Ich, als Schauspielschüler, werde die Rolle des Baums in der Kulisse übernehmen. Normalerweise spiele ich immer die Rolle der personifizierten Conergy-Aktie, also ich stehe in der Rangliste noch vor Comberg und dem Unternehmen, aber nie vor den Schauspielern. Ich habe auch schon mal die Hamburger Stadtmauer darstellen dürfen, sozusagen als Schutz gegen jegliche Angriffe auf die Konzernzentrale.

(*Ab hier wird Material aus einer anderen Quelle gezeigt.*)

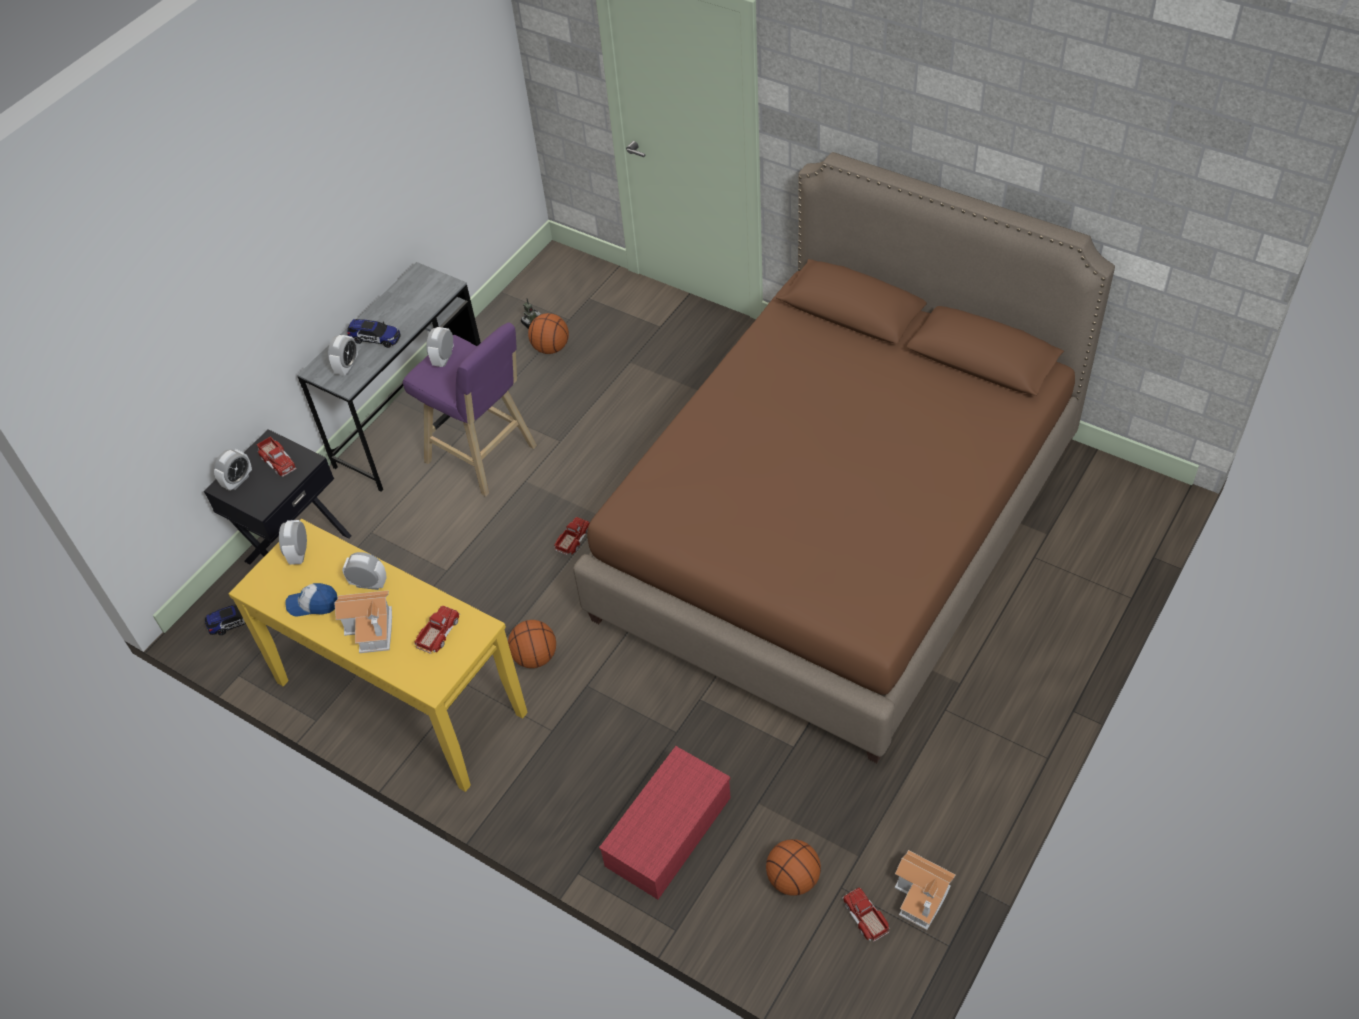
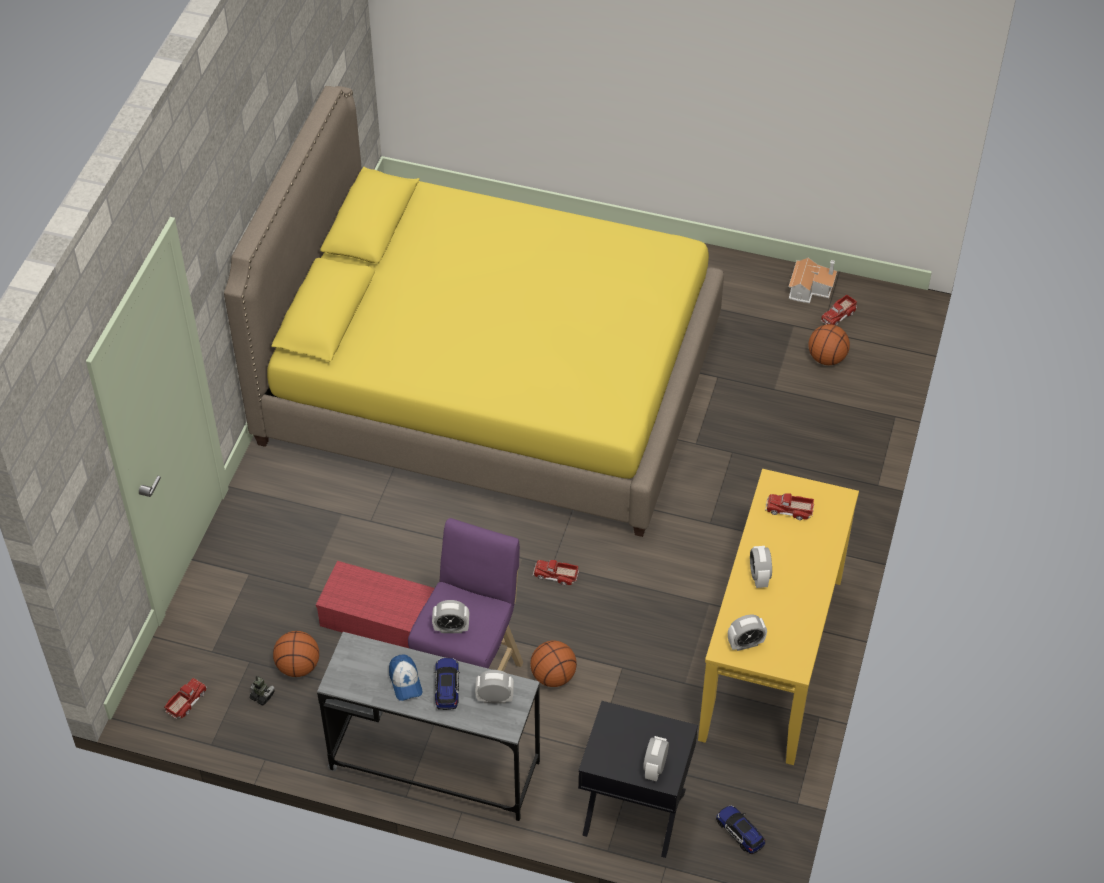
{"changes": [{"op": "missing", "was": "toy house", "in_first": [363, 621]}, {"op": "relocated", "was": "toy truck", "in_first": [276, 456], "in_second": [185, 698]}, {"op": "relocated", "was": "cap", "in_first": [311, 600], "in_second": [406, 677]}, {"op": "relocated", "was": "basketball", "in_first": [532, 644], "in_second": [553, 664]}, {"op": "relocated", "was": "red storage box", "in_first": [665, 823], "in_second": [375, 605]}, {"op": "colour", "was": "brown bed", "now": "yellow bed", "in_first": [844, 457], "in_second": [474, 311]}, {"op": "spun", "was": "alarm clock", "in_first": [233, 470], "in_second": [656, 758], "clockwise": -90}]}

Heute nun bin ich ein Baum. Nicht irgendein Baum, nein, nein keine "Ulme" ich spiele eine deutsche Eiche mit Laubwerk und so. Warum nun ein Baum, ich stehe halblinks in der Theaterkulisse. An mir kann sich die Fraktion der professionellen Schauspieler erleichtern, mitgebrachte Hunde können auch an meinem Stamm ein Häufchen ablegen oder etwas scharren. Die Darsteller können mit ihren Messern auch einige Kerben in meine Rinde schnitzen oder einen Zweig abbrechen. Eine Sprechrolle habe ich nicht, nur mit dem Laub darf ich etwas rascheln, raschel, raschel.
Im zweiten Akt, nach der Veröffentlichung der Quartalszahlen, wird die Fraktion der Darsteller das Bühnenbild betreten. Es wird wenig gesprochen, meist nur gemurmelt oder genuschelt. Alle Darsteller warten auf den Einsatz ihrer Lichtgestalt, ihres Helden. Die ersten Darsteller aus der Fraktion erleichtern sich schon an meinen Stamm, das ist unangenehm aber auszuhalten. Auch wird an meiner Rinde gekratzt, das ist sehr unangenehm aber nicht unbedingt schmerzvoll.
Nun kommt der dritte Akt. Lichtblitze zucken durch die Szenerie, die Fraktion der Kleindarsteller bildet eine Gasse und dann steht er da, unser Held, unsere Lichtgestalt. Er füllt den ganzen Raum aus, einfach gigantisch, wie ein Monument. Seine kolossale Stimme erhebt sich, und ich denke insgeheim, wie piepsig doch meine Stimme sich dagegen anhört. Er donnert förmlich los, nachdem er aus einer Art von Schriftrolle die Quartalszahlen gelesen hat. Dieser Vortrag ist wirklich der Höhepunkt des Theaterstücks. Seine Kernsätze sind -Oh mein Gott, Oh -m e i n -G o t t, wie schlecht, wie grottenschlecht sind diese Zahlen, ich bin erschüttert, doch ich habe es ja probezeit-
Was für ein überlanger theatralischer Satz. Welche enorme Leistung des Hauptdarstellers. Ich komme mir dagegen richtig klein vor -raschel-raschel-raschel.
Die ersten Bravorufe sind zu hören, Jubel bricht los, ich werde noch kleiner und höre vor Erfurcht auf zu rascheln.
Der Lohn für diese Darstellung, mindestens fünf grüne Sterne, die übrigen Kleindarsteller bekommen Zustimmung aber kaum Sterne, da das Kontingent der meisten schon ausgeschöpft ist. Ich bekomme als Student, der ja noch etwas dazu lernen möchte, gar nichts. Mein Lohn ist die Einsicht, dass ich noch viel lernen muss.
Ich wünsche den Zuschauern viel Spaß, es ist alles heute für lau, sie brauchen noch nicht mal eine Aktie kaufen.
Das war nur Angedachtes wie es heute laufen könnte zur Theateraufführung.